Silence of the Lamb: Meaning of 3-point sign remains unclear



Sometimes the high five, chest bump or butt slap simply won’t suffice.

In which case, throw those fingers up.

Select players on the UK basketball team, notably freshman forward Terrence Jones and freshman guard Doron Lamb, have been celebrating their smooth shooting from beyond the arc in interesting fashion.

From the beginning of the season, but more so as of late, Lamb and Jones hold one hand to their face, make a circle with their index finger and thumb and flare their remaining three fingers at opponents after knocking down a trey.

Opponents have been unfazed, so what’s the significance, if any, you ask?

“I can’t tell anybody what it means,” said Lamb, who leads the Cats in 3-point percentage. “It’s just a signal we throw up for a 3-pointer.”

“No comment,” added Lamb’s teammate Stacey Poole, who sat next to Lamb while he remained secretive of the special hand signal.

The reasoning behind the signal may remain shrouded in mystery, but it does exemplify a swagger sometimes thought to be absent from this year’s version of the Cats.

The Cats’ celebratory gesture is refreshing considering we live in a world where football players are fined or penalized for excessive end zone celebrations, soccer players are assessed a yellow card for removing their jerseys after scoring a goal and basketball players hanging on the rim after that emphatic dunk for that extra second get whistled for a technical foul.

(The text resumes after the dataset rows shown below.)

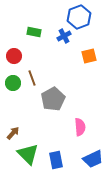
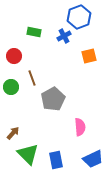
green circle: moved 2 px left, 4 px down
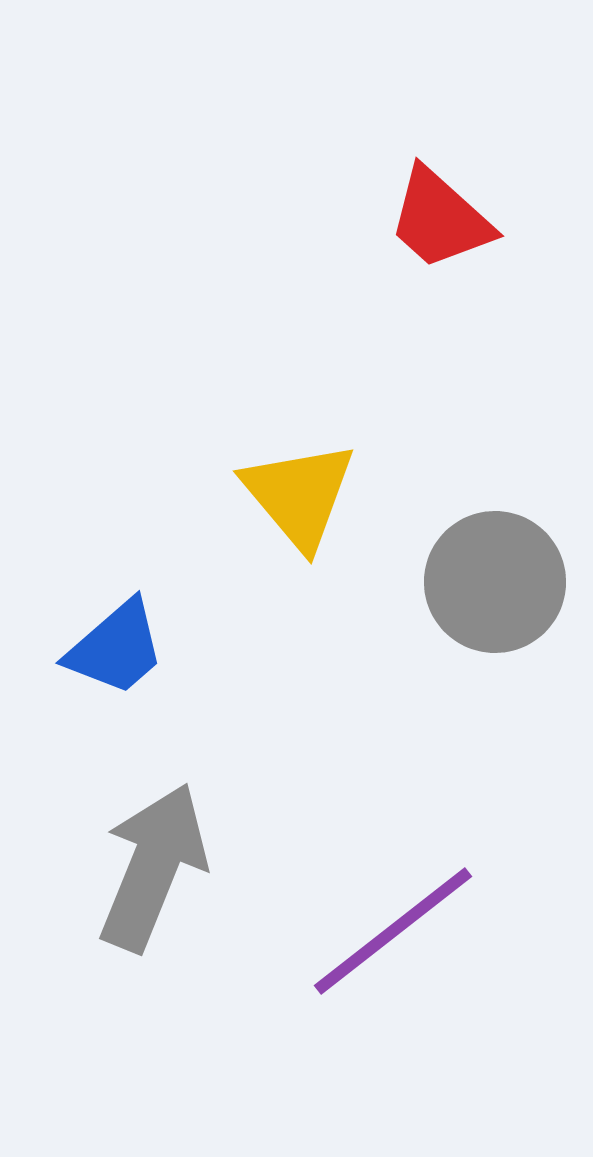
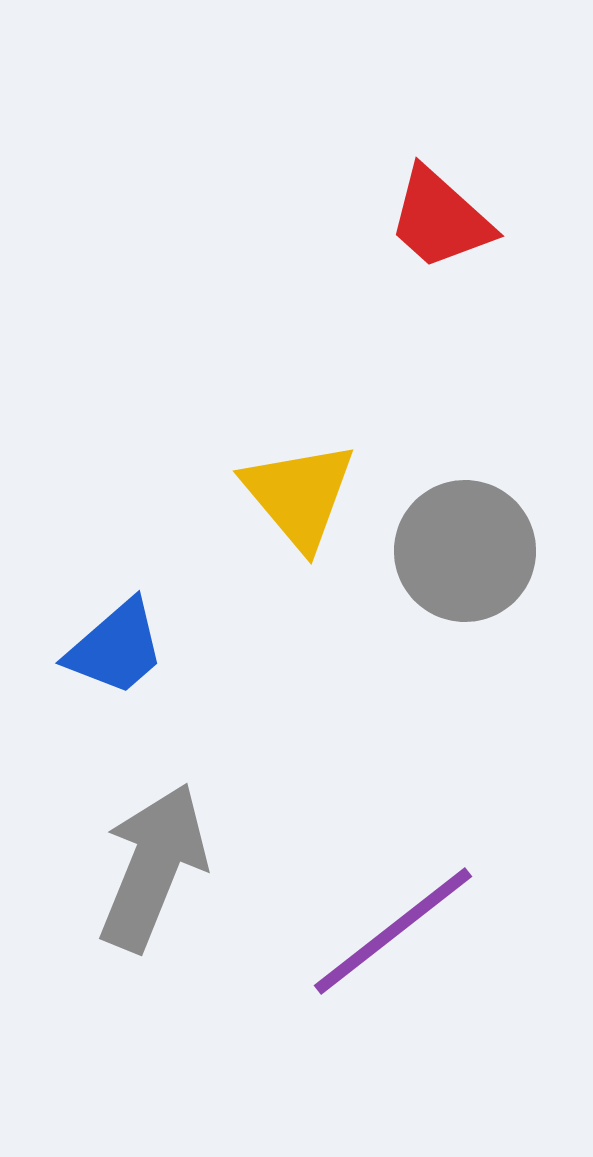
gray circle: moved 30 px left, 31 px up
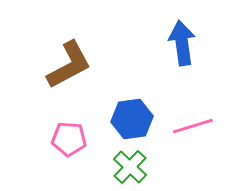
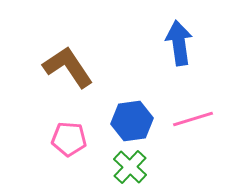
blue arrow: moved 3 px left
brown L-shape: moved 1 px left, 2 px down; rotated 96 degrees counterclockwise
blue hexagon: moved 2 px down
pink line: moved 7 px up
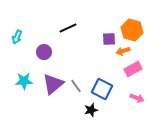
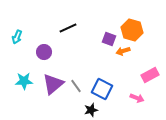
purple square: rotated 24 degrees clockwise
pink rectangle: moved 17 px right, 6 px down
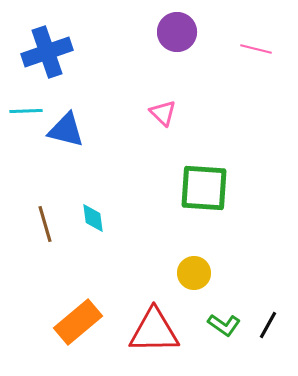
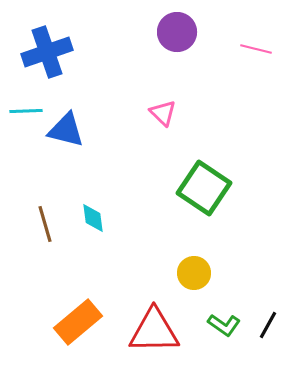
green square: rotated 30 degrees clockwise
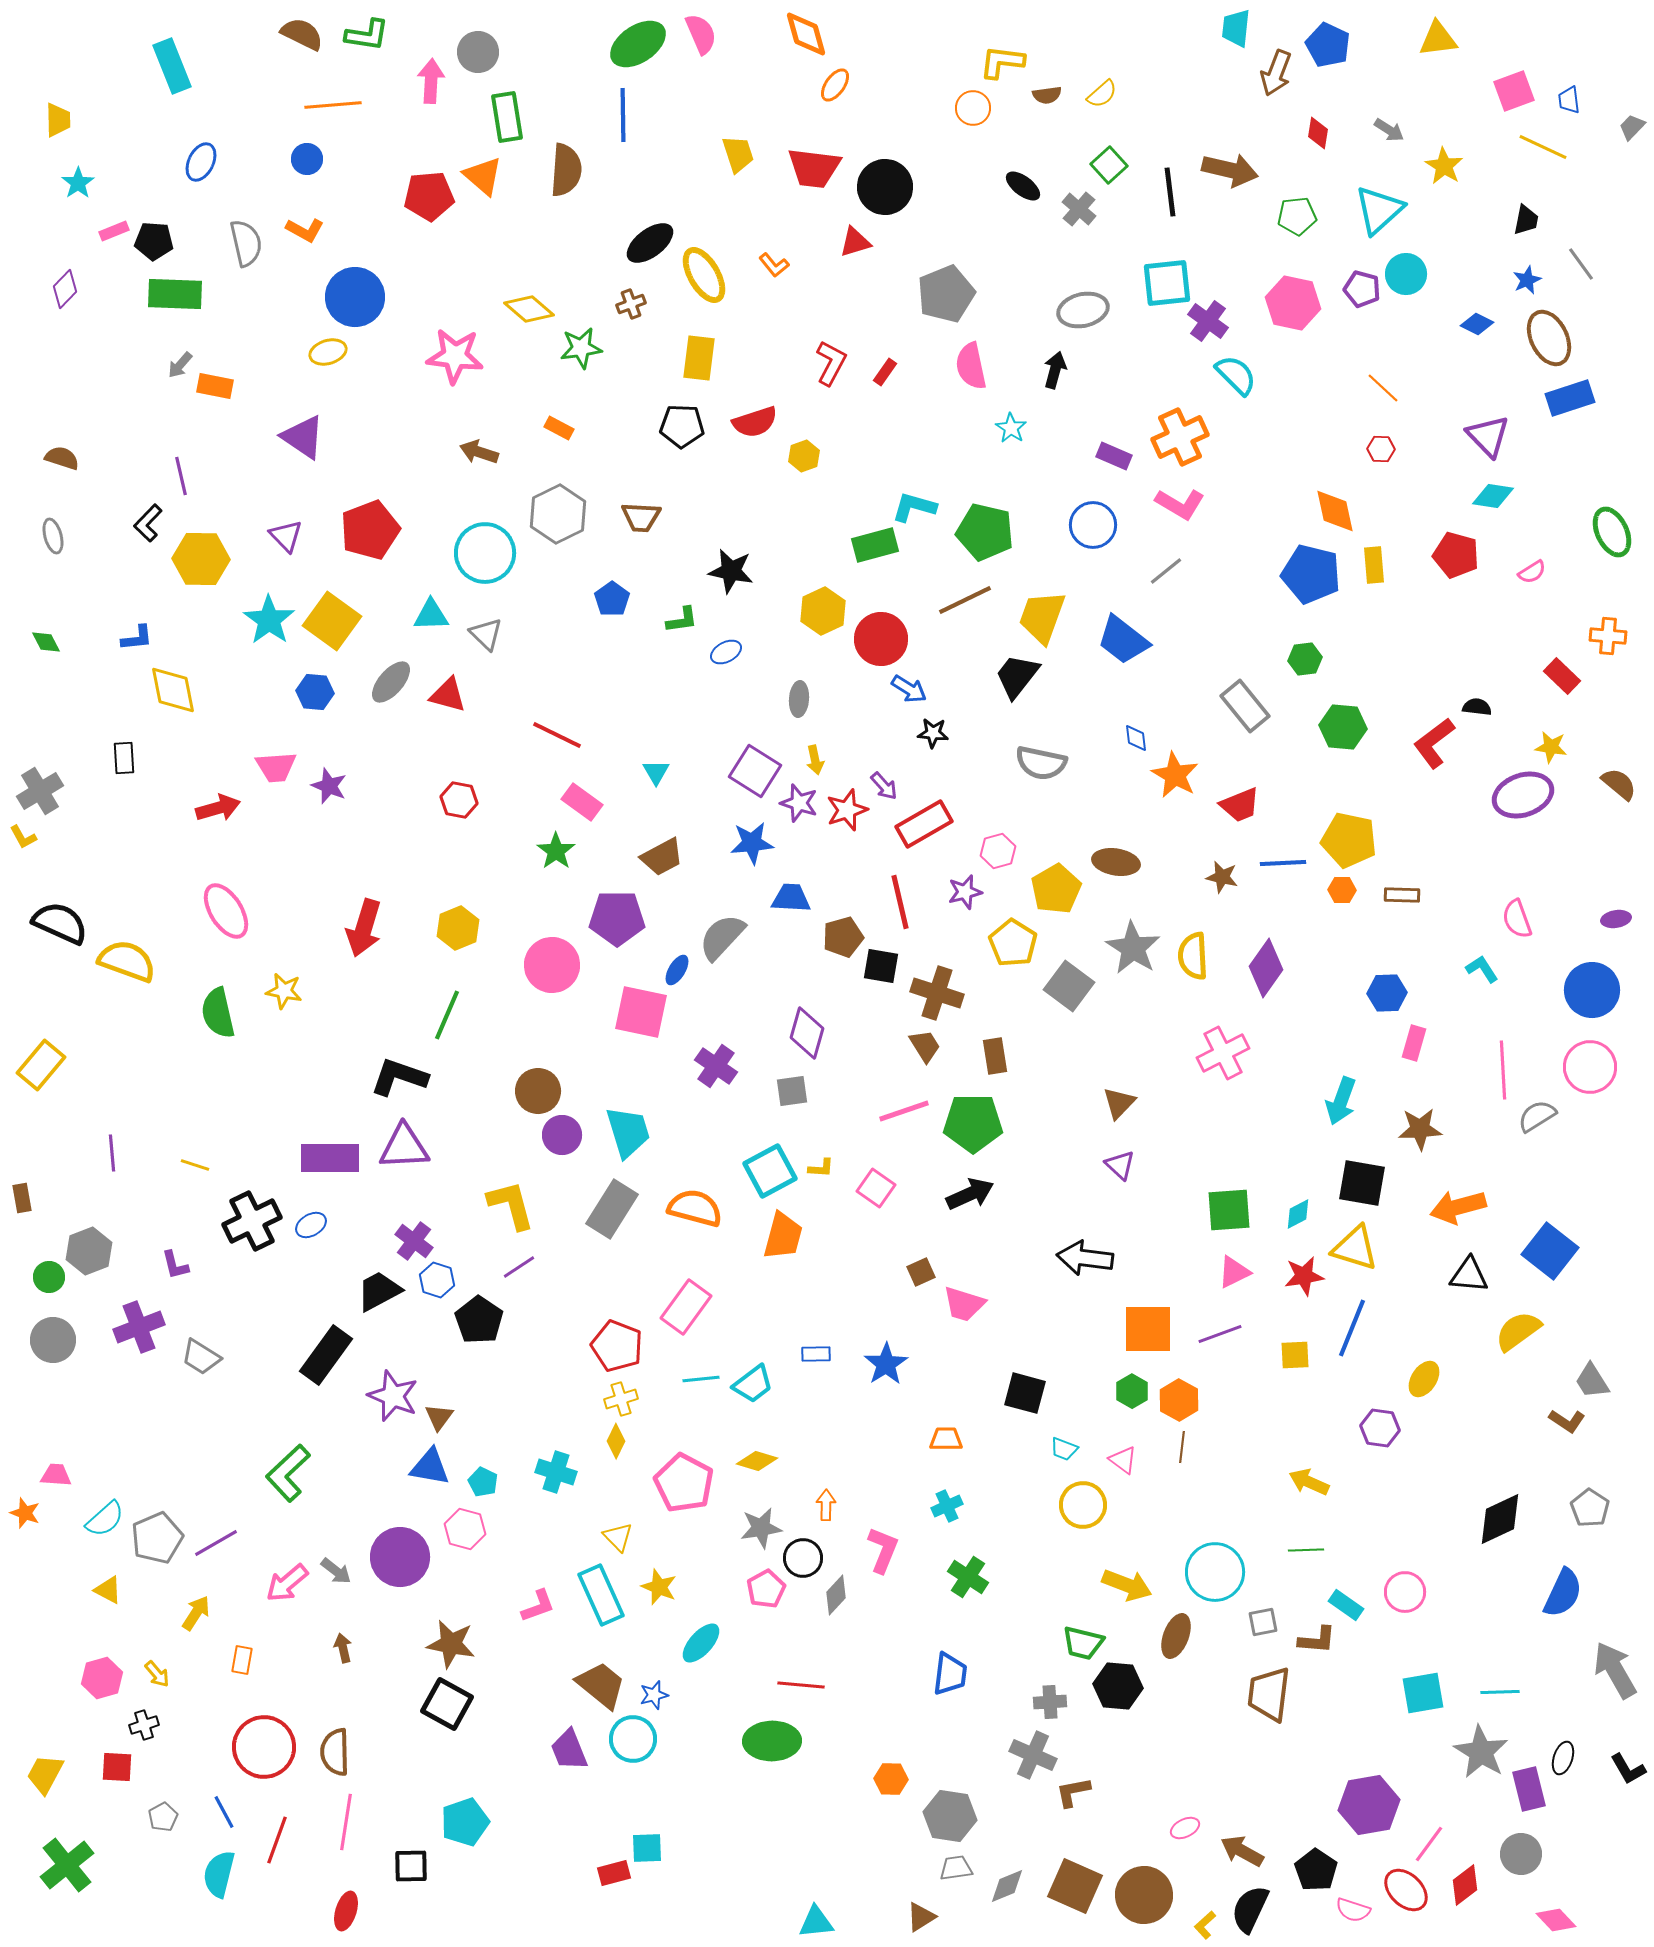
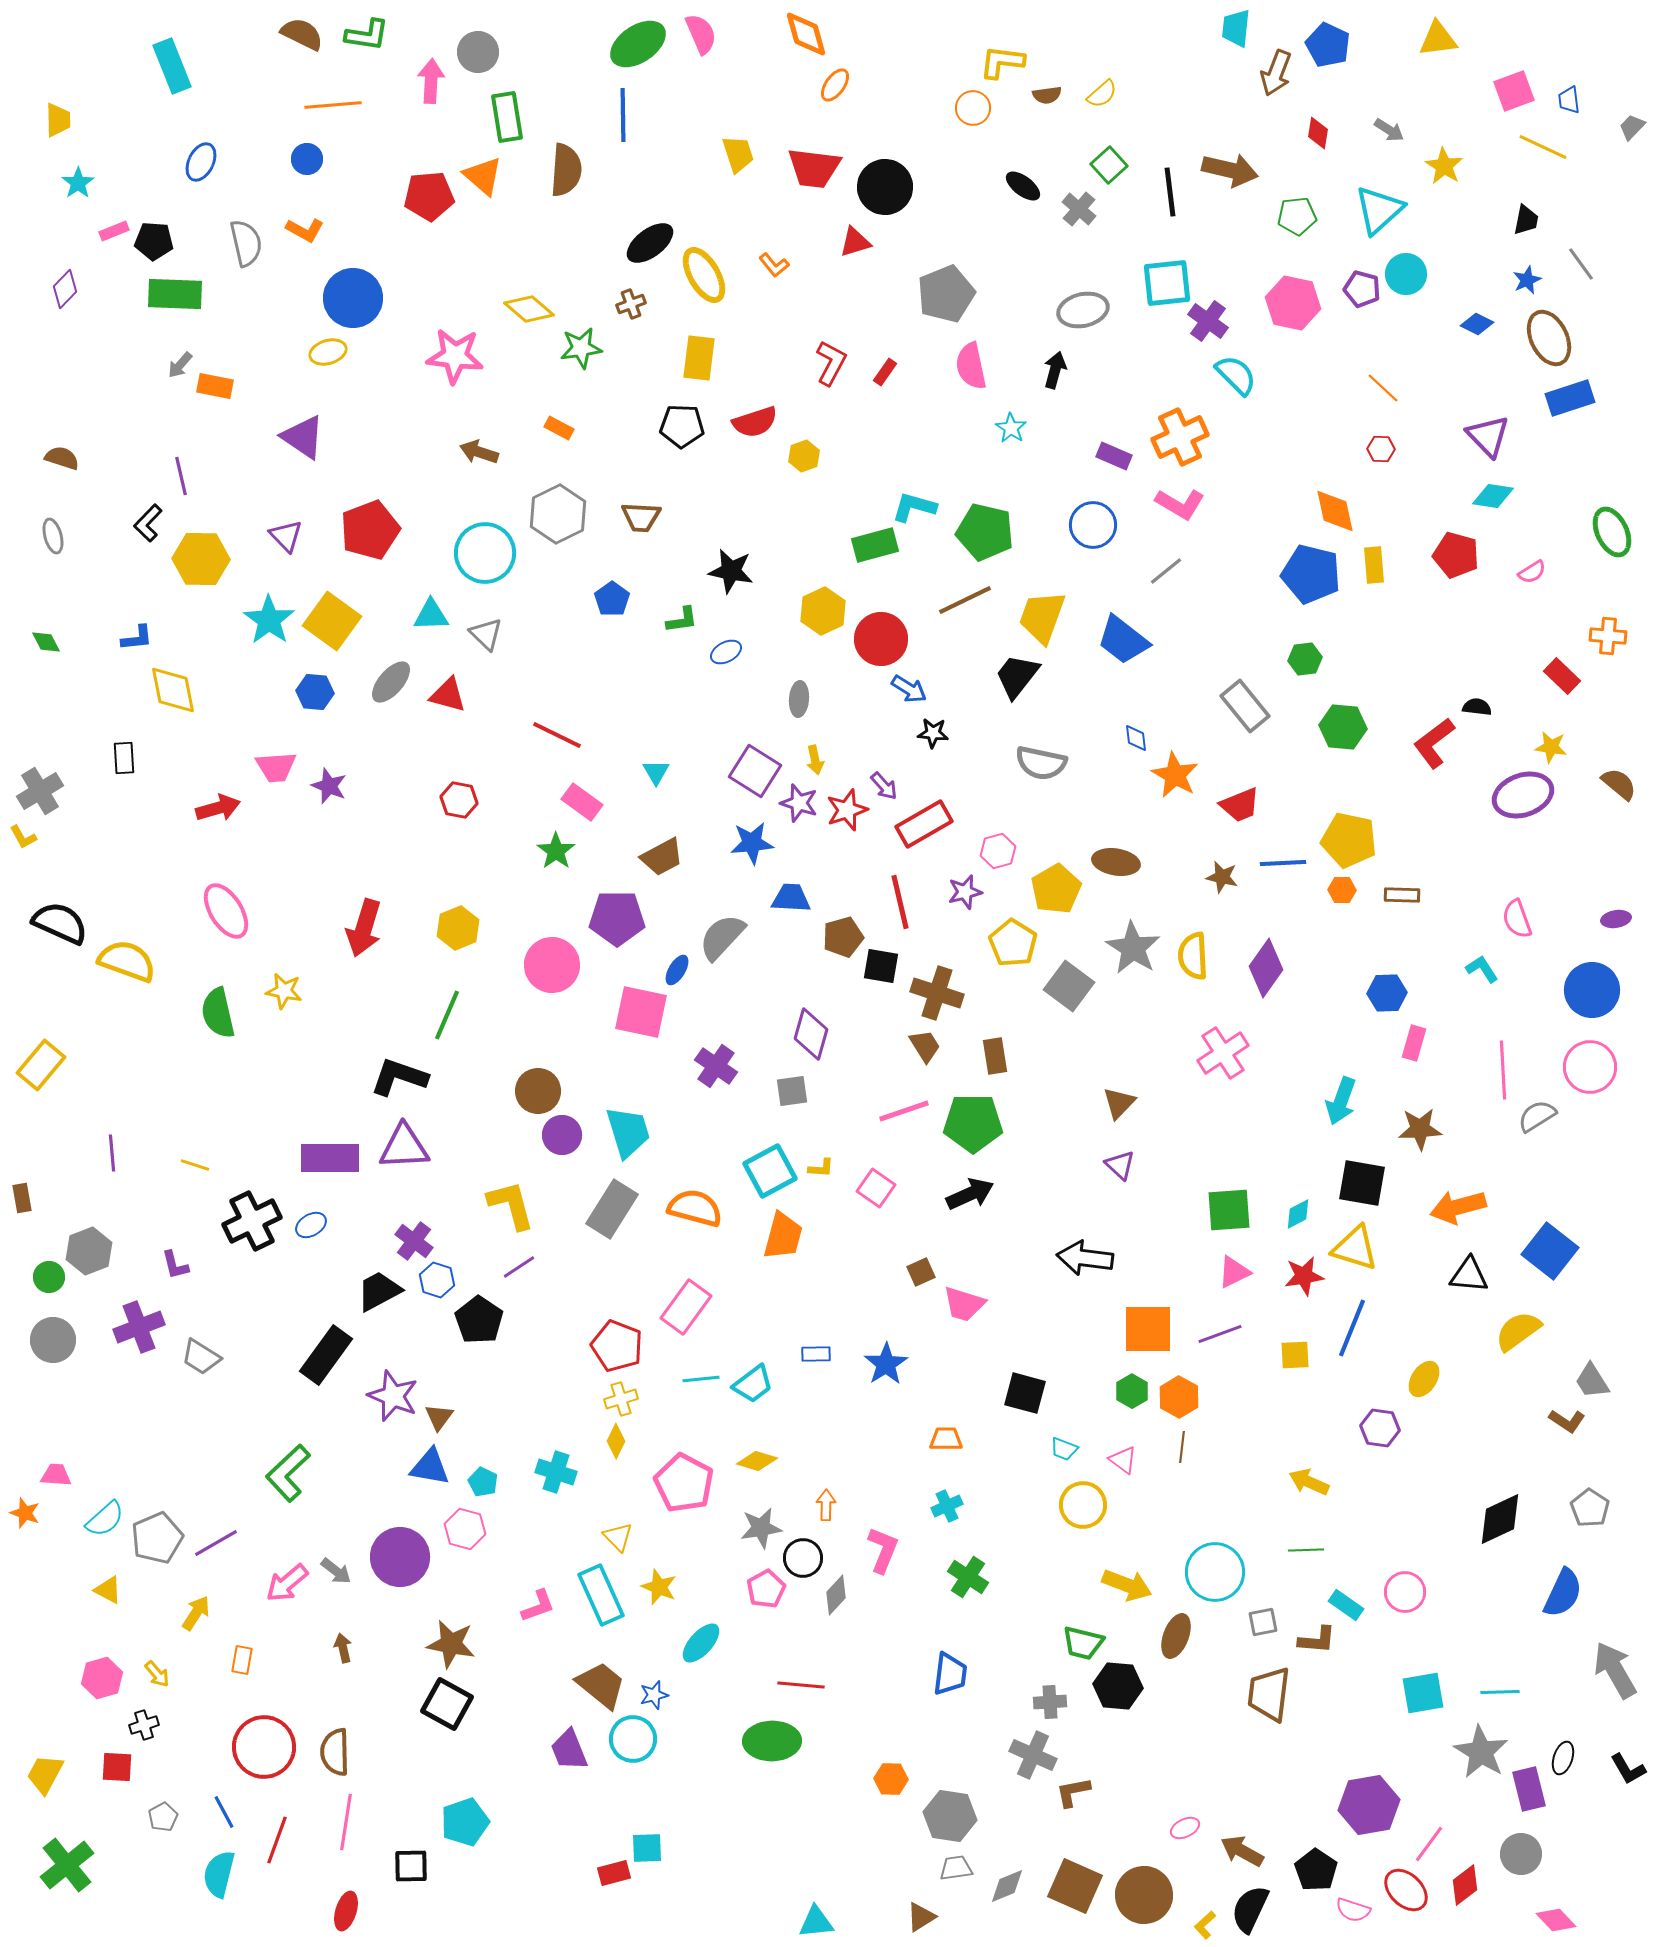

These celebrations are fun and provide entertainment. Last time I checked, sports are supposed to be fun and provide entertainment, so celebrations should be better embraced in today’s sporting culture.

The Cats’ hand signal is reminiscent of the showmanship the Los Angeles Clippers frequently flaunted during the 2000-01 NBA season, a year in which the Clippers weren’t the best team in the NBA, yet they were arguably among the most exciting.

That Clippers team was stocked with young talent, including Elton Brand (when he was still a legitimate double-double threat), Lamar Odom (when he wasn’t eloped to a Kardashian), Corey Maggette (when he sported cornrows), Quentin Richardson (when he had yet to experience being traded multiple times) and Darius Miles (when he was still playing in the NBA). All five players were first- or second-year pros at the time.

Richardson and Miles, close friends with each other, began celebrating nice plays — 3-pointers, alley-oops, dunks, steals and almost everything else — with a signature two-handed fist bump to the forehead. (Example of Miles celebrating:

So, is the Cats’ celebration an homage to the former Clippers’ high-flying, push-the-pace young guns?

“Something like that, yeah,” Lamb said. “It’s our little thing we do and we’ll keep doing it ‘til the end of the year.”

The Clippers never explained the symbolism of the fist bump, so don’t expect Lamb to break his silence anytime soon

Just know that the Cats continue to give the finger, three in fact, to those who don’t appreciate showmanship.